** Excerpt to read **
Instead, she believes the answer is for local communities to build their own fiber networks, as more than 250 have done already. The largest is probably Chattanooga, where homes and businesses can obtain Internet that is 200 times faster than the national average and is cheaper than cable. Meanwhile, Google is building a fiber system in Kansas City and planning others in Austin and Provo. Such networks, Crawford says, will help the public see the benefits of real regulations, just as they once did with electricity. “Until Americans understood how useful [electricity] was and Americans understood it didn’t have to be a luxury, it didn’t change,” she says. The drawback to this strategy is that the industry will fight these grassroots efforts as fiercely as it does FCC reforms. So far, it has gotten 19 states to effectively ban local alternative networks.

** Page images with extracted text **

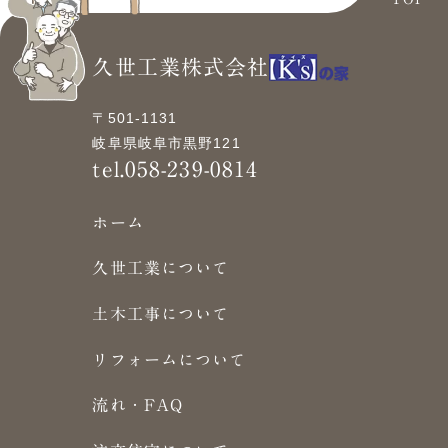
久世工業株式会社
〒501-1131
岐阜県岐阜市黒野121
tel.058-239-0814
ホーム
久世工業について
土木工事について
リフォームについて
流れ・FAQ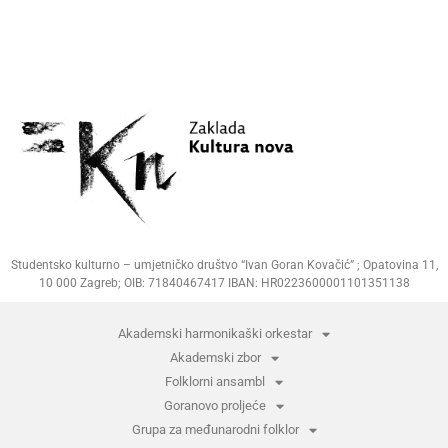
Studentsko kulturno – umjetničko društvo “Ivan Goran Kovačić” ; Opatovina 11,
10 000 Zagreb; OIB: 71840467417 IBAN: HR0223600001101351138
Akademski harmonikaški orkestar
Akademski zbor
Folklorni ansambl
Goranovo proljeće
Grupa za međunarodni folklor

** Required actions **
[1] Decide whether each statement below agrees with the passage on local fiber networks. Answer yes or no for each, and quote the exact words from the passage that settle it.
(a) In Chattanooga, homes and businesses can get Internet 200 times faster than the national average.
(b) Google has already finished building a fiber system in Austin.
(c) Nineteen states have effectively banned local alternative networks.
[2] Carry on the passage on local fiber networks from where it stops.

** Responses for each task **
[1]
(a) Yes: "homes and businesses can obtain Internet that is 200 times faster than the national average"
(b) No: "Google is building a fiber system in Kansas City and planning others in Austin and Provo."
(c) Yes: "So far, it has gotten 19 states to effectively ban local alternative networks."

[2]
Currently, Crawford is teaching, playing string quartets, and taking her case against the telecom monopoly on the road. She hopes one day to return to government. “I discovered that the job I am best at, although I am never going to hold it again, is being a public servant,” she says. She is probably right about her prospects in the Obama administration, but her supporters, undeterred, are urging her to run for office. At a talk in February, an audience member told her, “When I look at Senator Warren in Massachusetts, she succeeded in getting a great voice in the Senate, so if you run for the Senate, I’d love to support you.”
Crawford says she has “no idea about going into politics.” And yet, like Warren a decade ago, she has been drawn into a conflict that will eventually have to be resolved in the political arena. By then, she may well be ready to take her case against the telecom monopoly to the stump.